ABSTRACT Sunlight is the major environmental agent to which humans are exposed. Although it has beneficial effects (e.g. metabolism of vitamin D, energy necessary for life), chronic overexposure to the ultraviolet portion causes DNA damage, premature aging of the skin, immunosuppression and non-melanoma skin cancers (NMSCs) (i.e. cutaneous squamous cell and basal cell carcinomas). In the U.S. alone >5 million new NMSCs are treated each year. Though mortality from these malignancies is low, the overall socioeconomic burden exceeds $8 billion annually. Because of the clinical significance of the problem, there has been intense interest in identifying mechanisms by which UV radiation exerts its biologic effects and methods to prevent its adverse health effects. UV-induced skin cancers are highly immunogenic. In addition, approximately 90% of human SCCs and 50% of BCCs have mutations in the p53 tumor suppressor gene. The relationship between the immunogenicity of UV- induced skin cancers and mutations in p53 is an unexplored area of investigation. This provides the rationale for vaccinating against p53 mutations to evaluate its capacity to prevent the adverse effects of UV radiation. We hypothesize that immunization against mutant p53 will result in the generation of CD8+ T-cells that preferentially produce IFN-γ, which greatly reduce the mutations to which the immune response was generated, and, in turn, reduce the carcinogenic effects of this form of radiant energy. We will examine this issue by first identifying immunogenic mutant epitopes of p53 by assessing their ability in vitro and in vivo to stimulate T-cell-derived cytokines and a cell-mediated immune response in mice. The immunization procedure will be evaluated in vaccination mice for its efficacy in preventing UV-induced p53 mutations to which the immune response is directed and in reducing the incidence of UV-induced tumors caused by those mutations. The ultimate goal of these studies will be to assess whether UV-induced tumors can be prevented by mutant p53 vaccination.

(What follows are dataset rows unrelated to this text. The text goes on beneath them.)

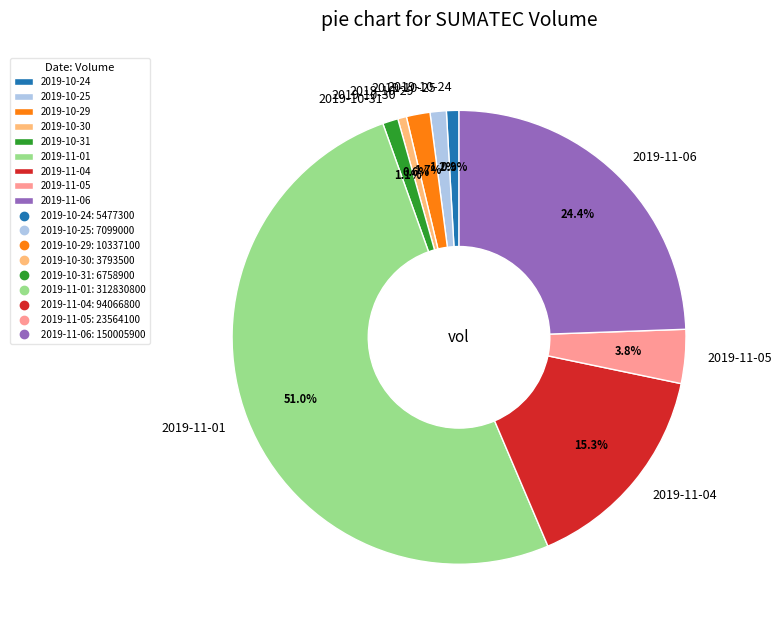

To the nearest percent, what percentage of the pie is 2019-10-25?

1%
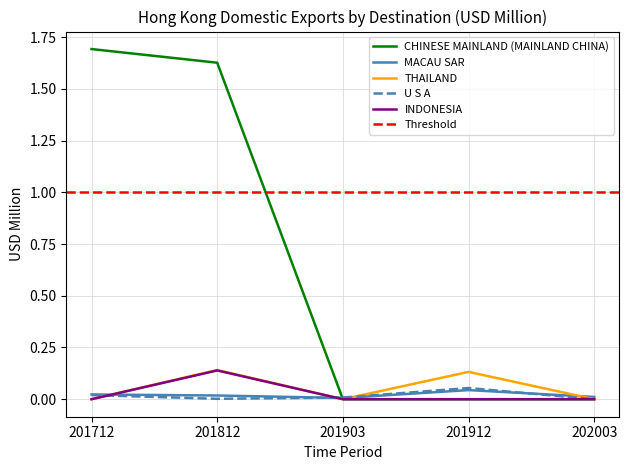

Reading right to left, extract all data points from this chart.

CHINESE MAINLAND (MAINLAND CHINA): 202003=0.0	201912=0.0	201903=0.0	201812=1.6	201712=1.7
MACAU SAR: 202003=0.0	201912=0.0	201903=0.0	201812=0.0	201712=0.0
THAILAND: 202003=0.0	201912=0.1	201903=0.0	201812=0.1	201712=0.0
U S A: 202003=0.0	201912=0.1	201903=0.0	201812=0.0	201712=0.0
INDONESIA: 202003=0.0	201912=0.0	201903=0.0	201812=0.1	201712=0.0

摘要 阳光是人类接触的主要环境因素。虽然它具有良好的效果（例如， 维生素D的代谢，生命所需的能量），慢性过度暴露于紫外线部分导致DNA 损伤、皮肤过早老化、免疫抑制和非黑色素瘤皮肤癌（NMSC）（即， 皮肤鳞状细胞癌和基底细胞癌）。仅在美国，就有超过500万新的NMSC接受治疗， 年虽然这些恶性肿瘤的死亡率很低，但总体社会经济负担超过80亿美元 每年。由于这个问题的临床意义，人们对识别 紫外线辐射发挥其生物效应的机制以及预防其对健康不利影响的方法。 紫外线诱发的皮肤癌具有高度免疫原性。此外，大约90%的人类SCC和50%的 BCC在p53肿瘤抑制基因中具有突变。紫外线照射与免疫原性的关系 诱导的皮肤癌和p53突变是一个未探索的研究领域。这提供了理由 用于针对p53突变的疫苗接种，以评估其预防紫外线辐射不良影响的能力。我们 假设针对突变型p53免疫将导致产生CD 8 + T细胞， 产生IFN-γ，这大大减少了产生免疫应答的突变，反过来， 减少这种形式的辐射能的致癌作用。我们将通过首先确定 通过评估p53的免疫原性突变表位在体外和体内刺激T细胞来源的免疫原性表位的能力， 细胞因子和细胞介导的免疫应答。免疫程序将在 疫苗接种小鼠，以观察其在预防UV诱导的p53突变中的功效， 指导和减少由这些突变引起的紫外线诱导肿瘤的发生率。的最终目标 这些研究将评估突变型p53疫苗接种是否可以预防UV诱导的肿瘤。